By Craig Pearson on May 3rd, 2013 at 4:00 pm.
The CMS is full, and John commands me to play a game for the rest of the afternoon. And you know when John is bellowing out commands, you don’t just sit there. No, I darted out of my chair, had a nice long shower, popped out to the post office, grabbed some lunch, looked at some cat pictures, had a nap, and answered John’s IMs about Game Of Thrones actors. Now you might think I’m taking advantage of him, and that his authority is somehow being challenged. Not a bit of it! No, I procrastinated because my choice of game for this afternoon is Paranautical Activity . And it scares me.
I’ve had Paranautical Activity on my PC for a few months now, but I’ve kind of been avoiding it. Mostly because it looks like this. That is a whale.

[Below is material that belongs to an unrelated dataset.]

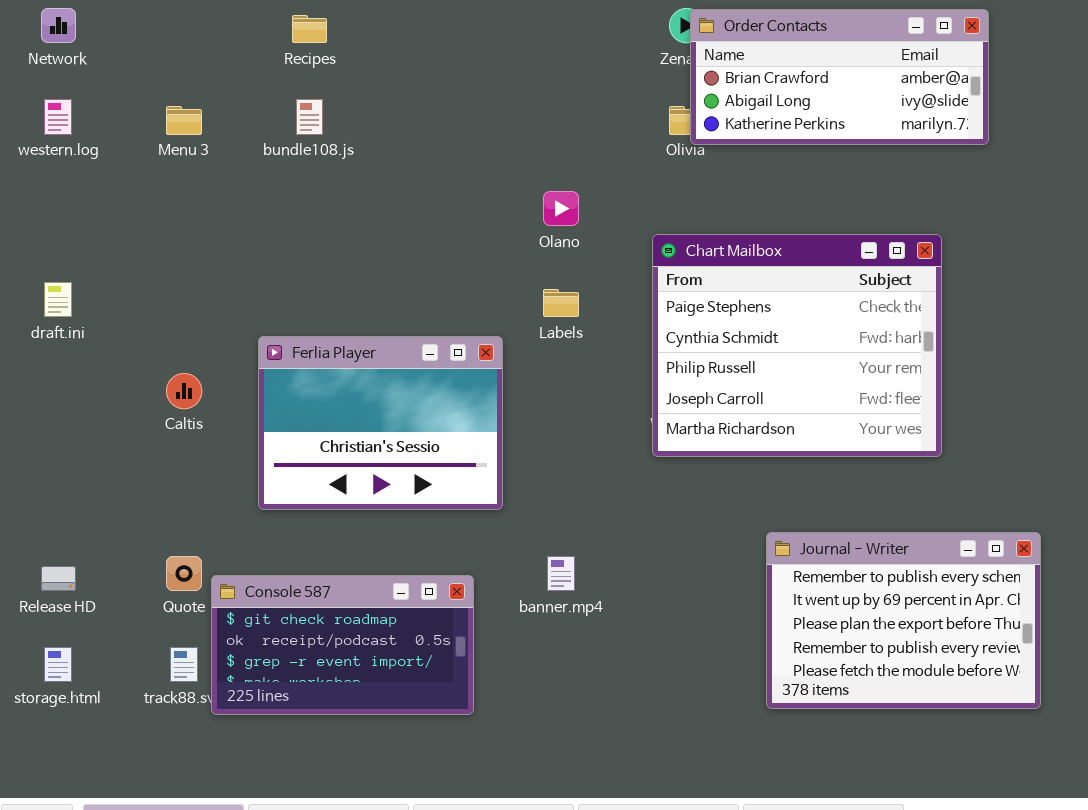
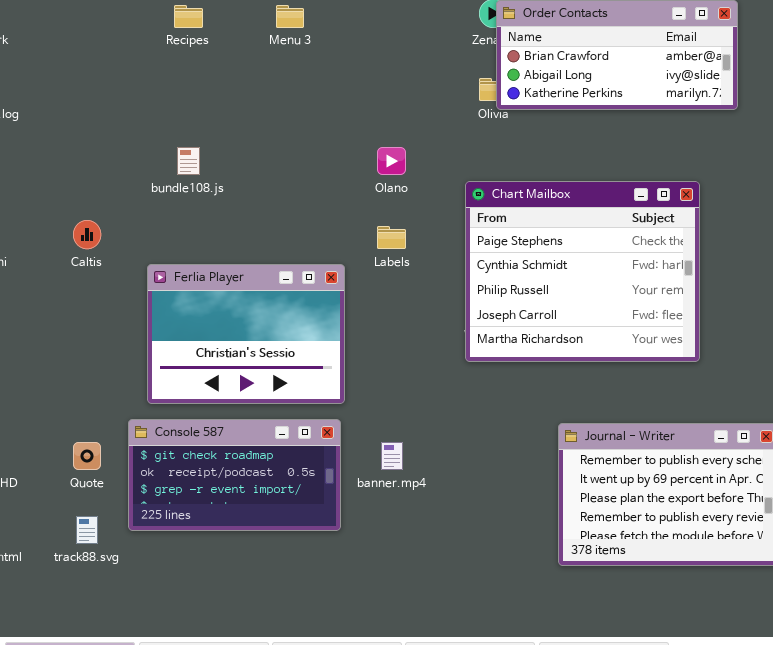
bundle108.js: [296,99,323,135] -> [177,147,200,175], moved
Menu 3: [166,106,202,135] -> [276,5,304,28], moved
Caltis: [166,373,202,409] -> [73,220,101,249], moved
Console 587: [211,575,474,715] -> [128,419,341,531], moved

And this. Whatever the hell that is.
And I didn’t think I had the words to describe it. I mean, I could say it’s an FPS with randomised levels and randomly provided weaponry. But that doesn’t touch on the fact that Paranautical Activity is like a Music For The Jilted Generation era song made into a game. With a soundtrack to match.

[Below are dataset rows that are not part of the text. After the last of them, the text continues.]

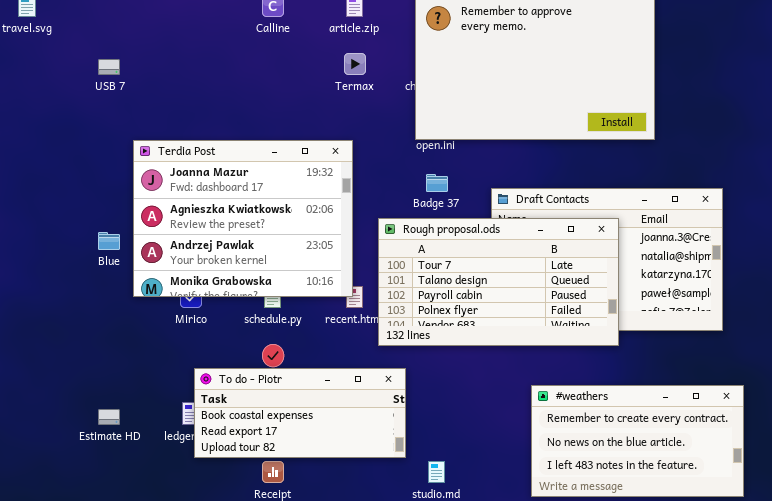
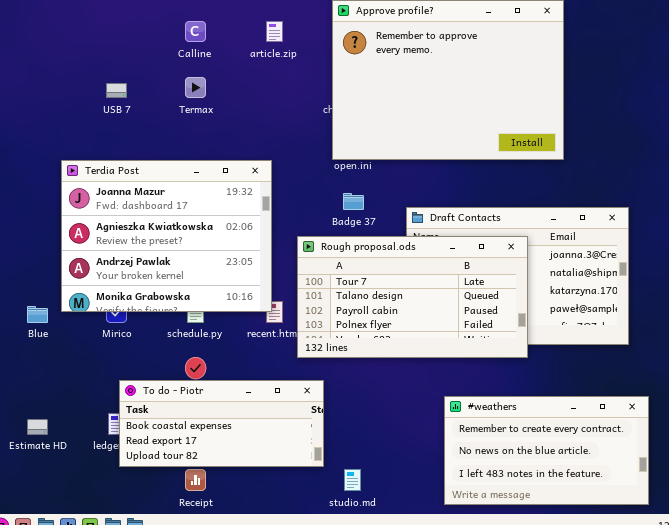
Termax: [344,53,366,75] -> [185,77,206,98], moved
USB 7: [98,59,120,75] -> [106,83,127,98], moved
Blue: [98,232,120,250] -> [27,306,48,323], moved

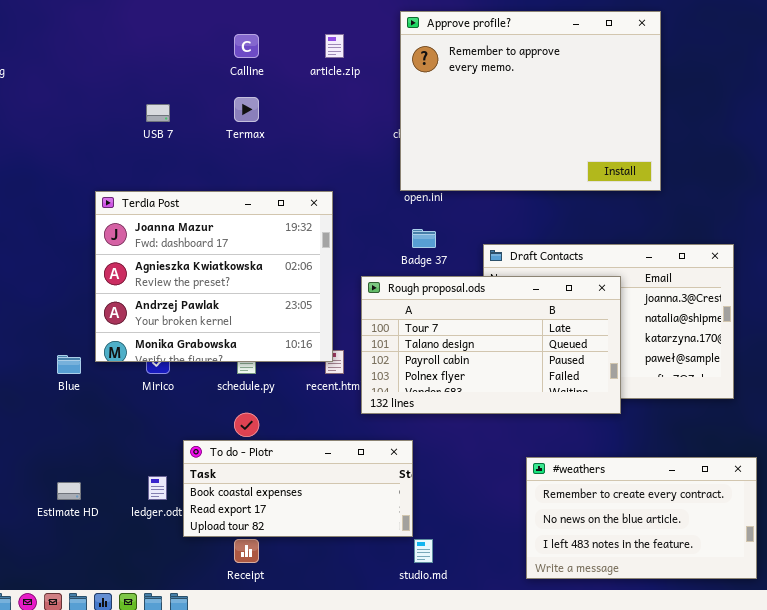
To do - Piotr: [119,380,324,467] -> [183,440,413,537], moved

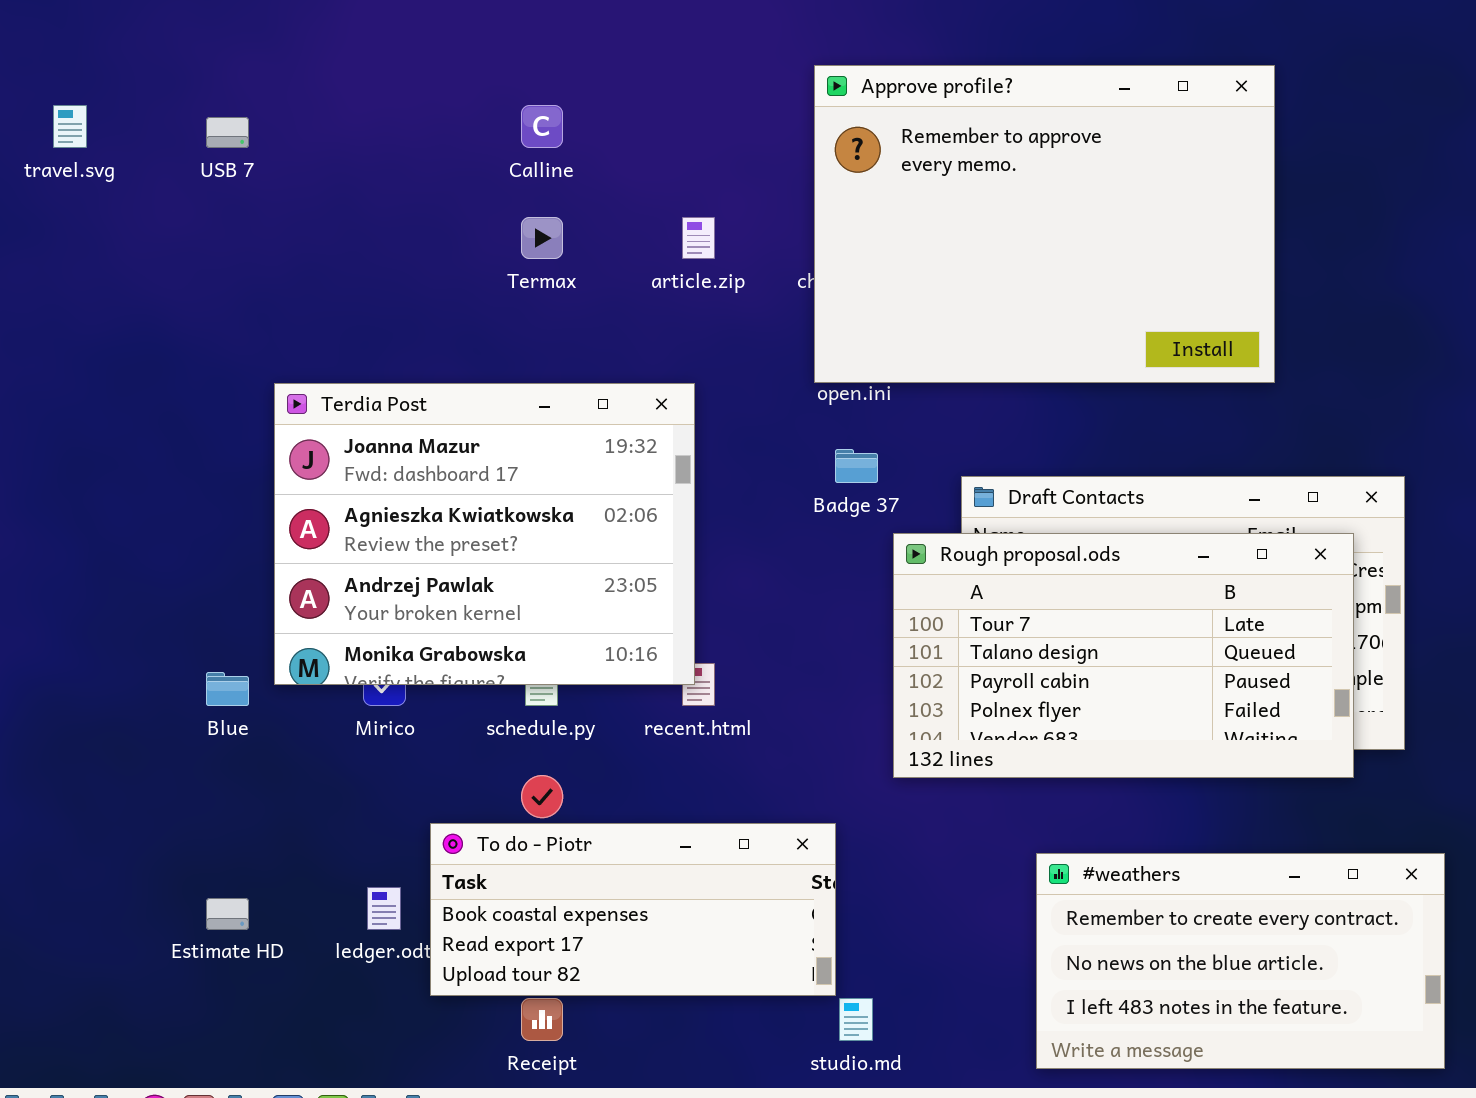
article.zip: [325,34,344,58] -> [682,217,715,259], moved
USB 7: [146,104,170,122] -> [206,117,249,148], moved
Rough proposal.ods: [361,276,621,414] -> [893,533,1354,778], moved

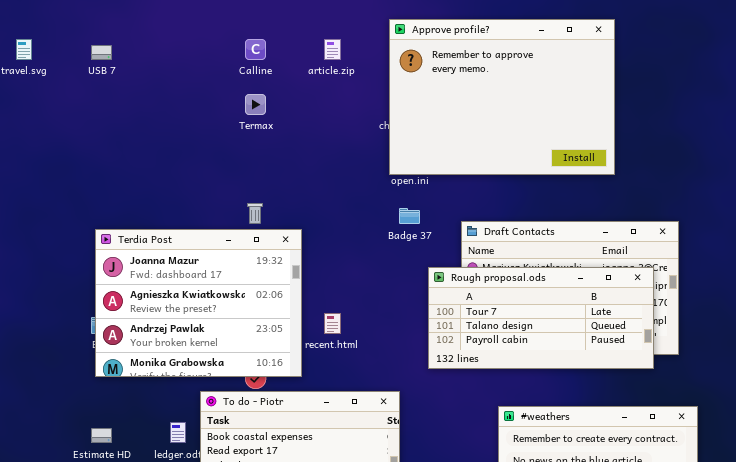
article.zip: [682,217,715,259] -> [324,39,341,60], moved
Terdia Post: [274,383,695,685] -> [95,229,302,377], moved
Rough proposal.ods: [893,533,1354,778] -> [428,267,654,369], resized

At the start of each game, a tiled level is generated and you’re dropped into it with one weapon. Each room you come across provides a discrete challenge. There’s no planning ahead: the door slams behind you, the monsters drop in, and you start running for your life while blasting. Enemies are brainless, attacking according to whatever patterns they’ve been programmed to follow. You just need to keep ahead of their shots, hoping they don’t clip you and bring you one step closer to death. It is hectic, and with the right gun, say a shotgun or a machine gun, it can be a lot of fun. Dodging demonic blasts and moth’s whatevers is mostly a case of circle-strafing around the room, leaping over obstacles, and dodging the odd little hooded creeps that populate corners. Stand still and you’ll die in seconds. You move speedily, and that can be further augmented with a few pick-ups that’ll boost jumps and your running speed. These are dropped by mini-bosses, or can be bought with coins (dropped from enemies) in the level’s gift shop. There are anti-pick-ups, too.

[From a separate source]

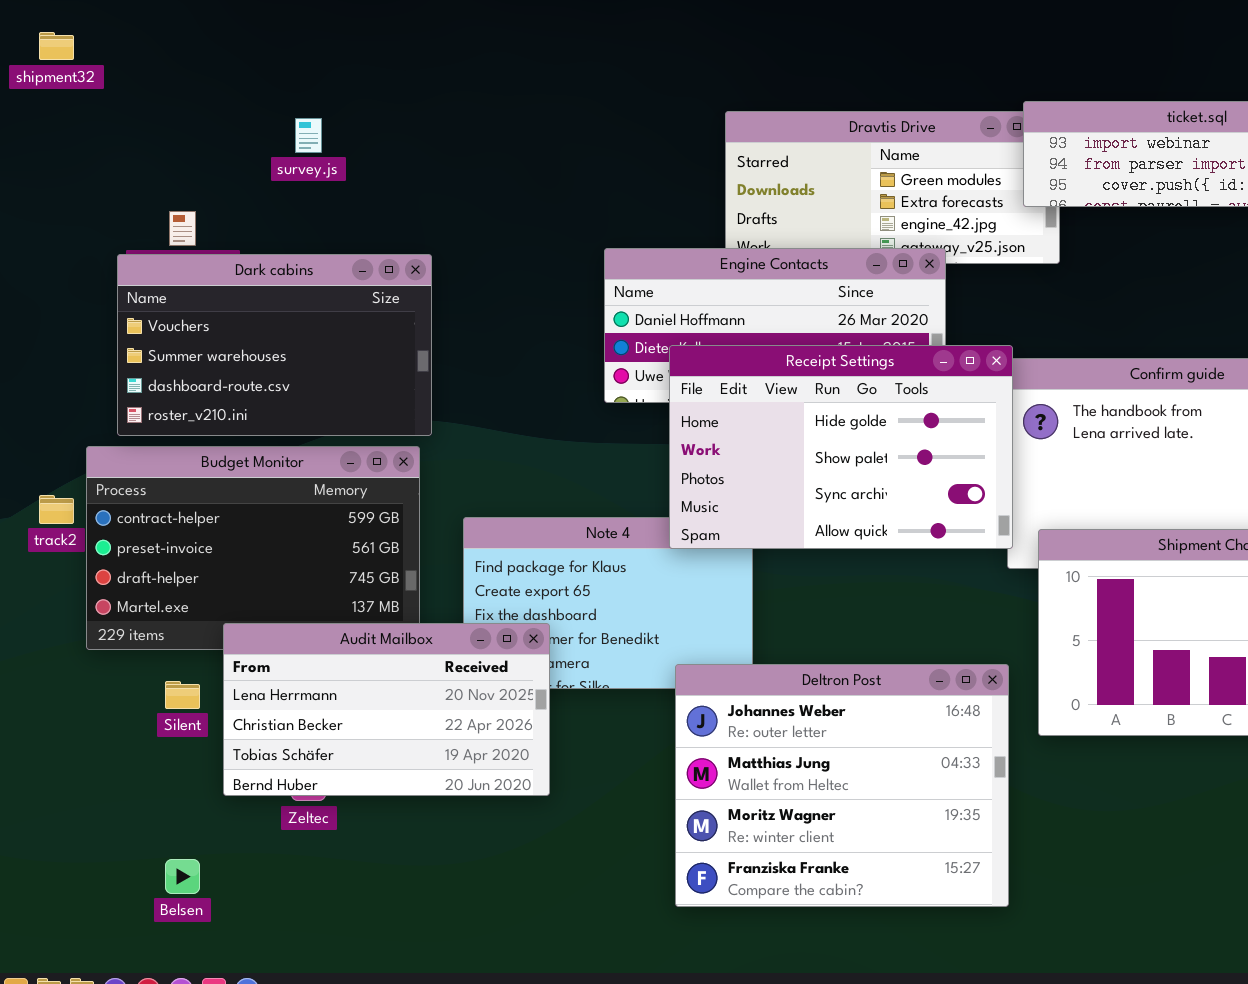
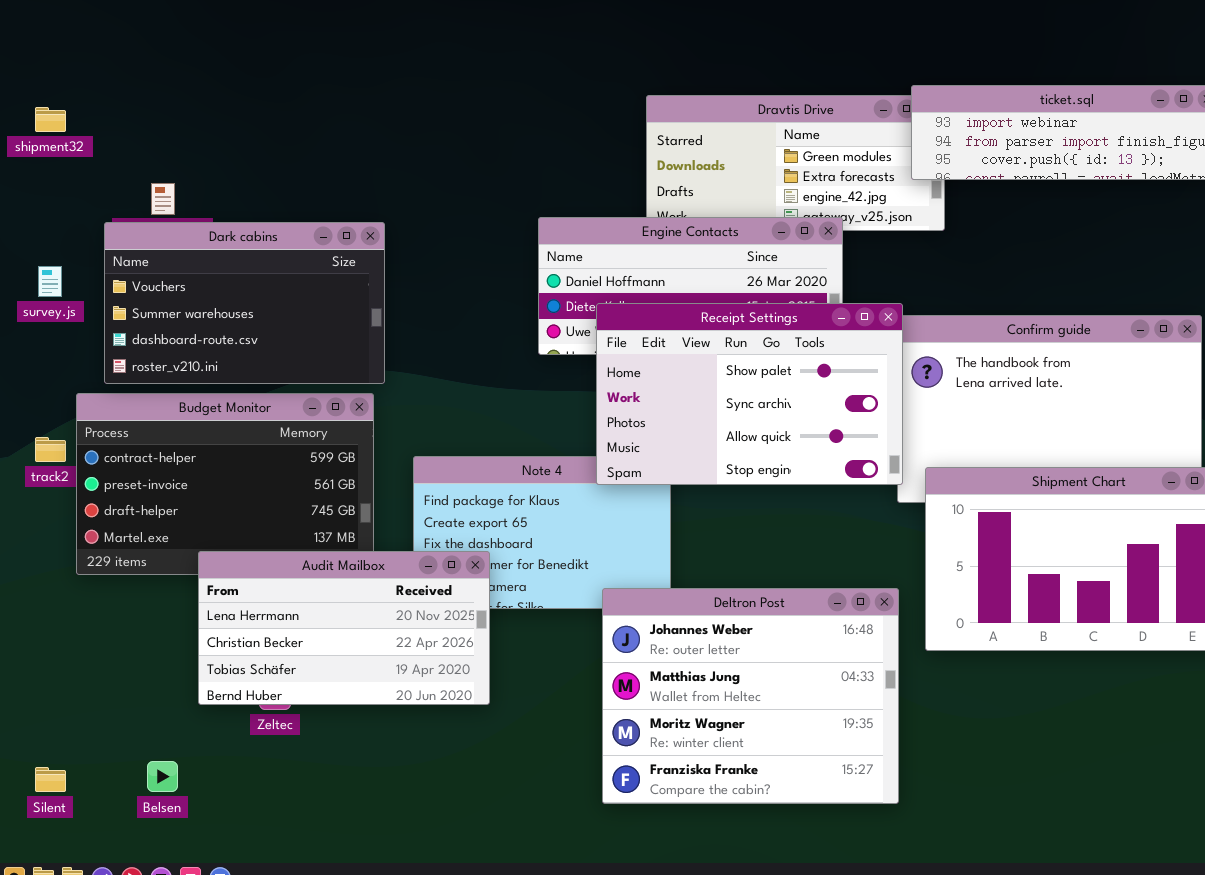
shipment32: [39,32,74,60] -> [35,107,66,132], moved
survey.js: [295,118,322,153] -> [38,266,62,297], moved
Receipt Settings: [669,345,1013,549] -> [596,303,903,485], scrolled down 1 row
Silent: [165,681,200,709] -> [35,767,66,792], moved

For the small amount of space each room has, there’s plenty of variety in the walkways and monsters. It’s aimed squarely at those with an itch to have an inconsequential, high-octane blast. You could be fighting a demon one minute, or a flopping whale mini-boss the next. You could be six hearts full and circling a hopping skull boss, then ten seconds later it’s all over. You die, you lose your progression. Simple as that.
It’s good. I kept coming back for more, and suspect if I hadn’t stopped to write this I’d still be furiously clicking away at this oddly rogueish FPS. It does have one major downfall: the randomised weapon given to you at the beginning can dictate how much fun you have. For some reason it got fixated on giving me a crossbow. I hate the crossbow. A sluggishly loading slow projectile weapon isn’t a fun gun to use in this environment, and it kept happening. I took to restarting the game instead of playing with it, and it happened a lot. But it didn’t stop me playing. It just slowed me down.